Né le 10 mars 1924 à Haining, dans la province du Zhejiang, Cha venait d'une famille littéraire distinguée qui pouvait retracer sa lignée académique sur des siècles. Il a grandi à une époque de turbulences en Chine — seigneurialisme, invasion japonaise, guerre civile, révolution — et le trauma de cette époque résonne à travers chaque roman qu'il a écrit.
De Journaliste à Légende
Cha ne s'est pas donné pour mission d'écrire de la fiction sur les arts martiaux. Il était d'abord journaliste — un écrivain aigu et engagé politiquement qui a cofondé le journal de Hong Kong Ming Pao (明报 Míngbào) en 1959. Ming Pao est devenu l'un des journaux les plus respectés de Hong Kong, connu pour sa ligne éditoriale indépendante et les commentaires politiques intrépides de Cha. Il a critiqué à la fois la Révolution culturelle en Chine continentale et les excès du gouvernement colonial britannique à Hong Kong. Cette double indépendance lui a valu des ennemis des deux côtés.
Ses romans d'arts martiaux ont débuté comme des divertissements en série dans les journaux — l'équivalent chinois de Dickens publiant des romans en épisodes hebdomadaires. Le premier, 书剑恩仇录 (Shūjiàn Ēnchóu Lù) — Le Livre et l'Épée — est paru en 1955. Au cours des dix-sept années suivantes, il a publié quatorze romans, chacun sérialisé dans des journaux avant d’être collecté en livres.
Le format sériel a façonné son style : des fins à suspense, plusieurs intrigues se déroulant en parallèle, et un rythme qui ne laisse jamais le lecteur se désengager.

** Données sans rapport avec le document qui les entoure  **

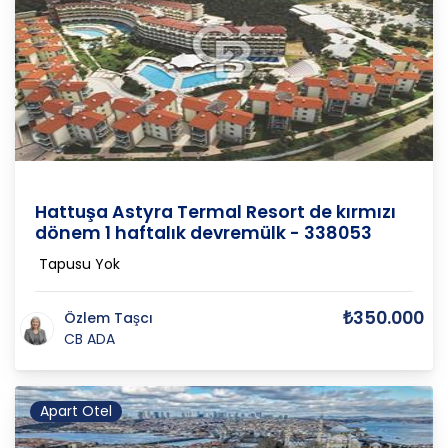
Balıkesir
/
Edremit
/
Güre
Hattuşa Astyra Termal Resort de kırmızı
dönem 1 haftalık devremülk - 338053
Tapusu Yok
₺350.000
Özlem Taşcı
CB ADA
Apart Otel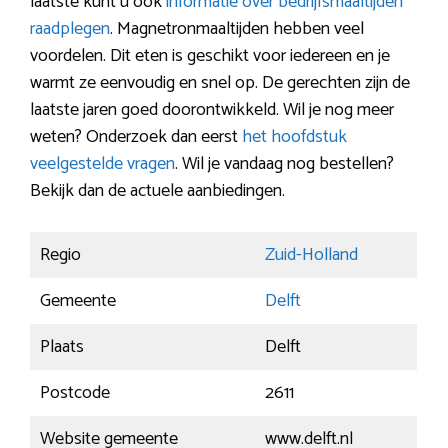
laatste kunt u ook
informatie over bedrijfsmaaltijden
raadplegen
. Magnetronmaaltijden hebben veel
voordelen. Dit eten is geschikt voor iedereen en je
warmt ze eenvoudig en snel op. De gerechten zijn de
laatste jaren goed doorontwikkeld. Wil je nog meer
weten? Onderzoek dan eerst
het hoofdstuk
veelgestelde vragen
. Wil je vandaag nog bestellen?
Bekijk dan de actuele aanbiedingen.
Regio
Zuid-Holland
Gemeente
Delft
Plaats
Delft
Postcode
2611
Website gemeente
www.delft.nl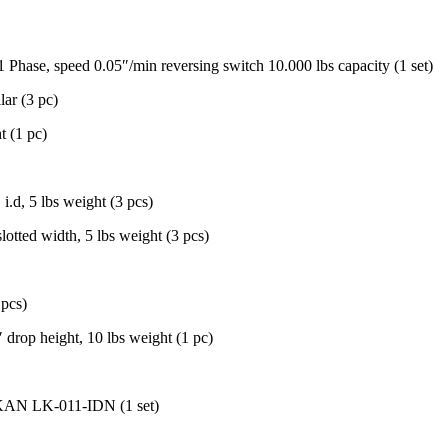
Phase, speed 0.05″/min reversing switch 10.000 lbs capacity (1 set)
lar (3 pc)
t (1 pc)
i.d, 5 lbs weight (3 pcs)
lotted width, 5 lbs weight (3 pcs)
pcs)
drop height, 10 lbs weight (1 pc)
d KAN LK-011-IDN (1 set)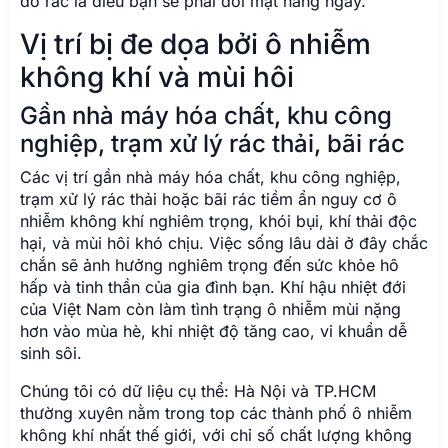
đổ rác là điều bạn sẽ phải đối mặt hàng ngày.
Vị trí bị đe dọa bởi ô nhiễm
không khí và mùi hôi
Gần nhà máy hóa chất, khu công
nghiệp, trạm xử lý rác thải, bãi rác
Các vị trí gần nhà máy hóa chất, khu công nghiệp,
trạm xử lý rác thải hoặc bãi rác tiềm ẩn nguy cơ ô
nhiễm không khí nghiêm trọng, khói bụi, khí thải độc
hại, và mùi hôi khó chịu. Việc sống lâu dài ở đây chắc
chắn sẽ ảnh hưởng nghiêm trọng đến sức khỏe hô
hấp và tinh thần của gia đình bạn. Khí hậu nhiệt đới
của Việt Nam còn làm tình trạng ô nhiễm mùi nặng
hơn vào mùa hè, khi nhiệt độ tăng cao, vi khuẩn dễ
sinh sôi.
Chúng tôi có dữ liệu cụ thể: Hà Nội và TP.HCM
thường xuyên nằm trong top các thành phố ô nhiễm
không khí nhất thế giới, với chỉ số chất lượng không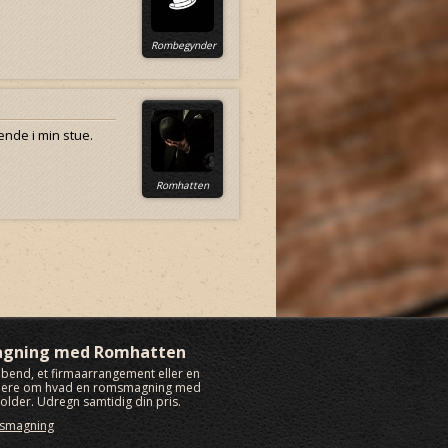
Rombegynder
ende i min stue.
Romhatten
agning med Romhatten
rabend, et firmaarrangement eller en
 mere om hvad en romsmagning med
lder. Udregn samtidig din pris.
msmagning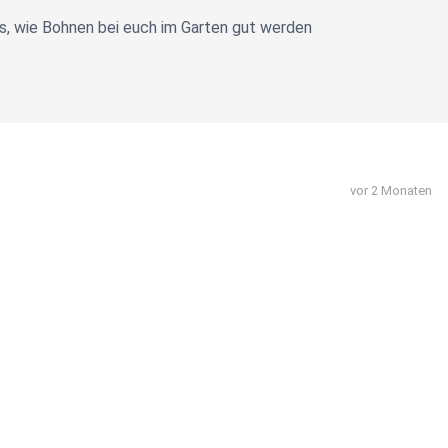
ps, wie Bohnen bei euch im Garten gut werden
vor 2 Monaten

Mais contrairement à la plupart des fictions sérialisées, les romans de Jin Yong récompensent une relecture. Les intrigues qui semblent effrénées lors de la première rencontre révèlent une structure soigneuse lors des deuxième et troisième lectures.
Les Quatorze Romans : Un Bref Survol
Les quatorze romans de Jin Yong se répartissent grosso modo en trois périodes :
Premiers ouvrages (1955-1961) : 书剑恩仇录, 碧血剑 (Bìxuè Jiàn), 射雕英雄传 (Shèdiāo Yīngxióng Zhuàn), 雪山飞狐 (Xuěshān Fēihú). Ceux-ci établissent ses thèmes centraux — patriotisme, héroïsme, identité — et développent son style signature qui mélange histoire réelle et arts martiaux fictifs. 射雕英雄传 est la percée : le roman qui a fait de lui un phénomène culturel.
Période intermédiaire (1961-1966) : 飞狐外传, 神雕侠侣 (Shén Diāo Xiálǚ), 倚天屠龙记 (Yǐtiān Túlóng Jì), 天龙八部 (Tiānlóng Bābù), 连城诀 (Liánchéng Jué), et les œuvres courtes. C'est son apogée — les romans sont plus longs, plus sombres, plus philosophiques. 天龙八部 est généralement considéré comme son chef-d'œuvre.
Derniers ouvrages (1967-1972) : 笑傲江湖 (Xiào Ào Jiānghú), 鹿鼎记 (Lùdǐng Jì), et les autres œuvres courtes restantes. Écrits pendant la Révolution culturelle, ces romans deviennent de plus en plus politiques et satiriques. 笑傲江湖 est une allégorie à peine déguisée sur le pouvoir autoritaire. 鹿鼎记, son chef-d'œuvre final, est un reflet poignant de l'époque.